April 20, 2021 09:43
Thousands of Koreans are still being forced into bankruptcy as the country sees no way out of the coronavirus pandemic.
Some 2,622 applications for bankruptcy protection were filed in the first quarter of this year, up 10 percent on-year and 19 percent from the same period in 2019.
Suh Kyeong-hwan, a judge at Seoul Bankruptcy Court, said, "We have never seen more than 1,000 bankruptcy filings a month before, but now more and more people are turning to the last resort."
More than 90 percent of bankruptcy filings are accepted.

Small businesses owners are not the only ones. Increasingly applicants are salaried workers whose employers went out of business or who otherwise lost their jobs.

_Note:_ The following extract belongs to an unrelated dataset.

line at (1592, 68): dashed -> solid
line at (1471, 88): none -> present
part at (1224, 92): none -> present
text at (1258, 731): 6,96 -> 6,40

One man in his 40s worked as a contract employee at an airport but lost his job when travel ground to a halt due to the pandemic. Choi tried to find other jobs, but he could not find one and eventually had to borrow money from loan sharks to make ends meet until he finally turned to the court for bankruptcy protection early this month.
His fate is typical for thousands of Koreans who are trapped in a downward debt spiral after the government failed to secure enough coronavirus vaccines to offer a way out of lockdown.
President Moon Jae-in's promise that "spring will come early" this year due to a robust economic recovery looks more and more like a distant pipe dream.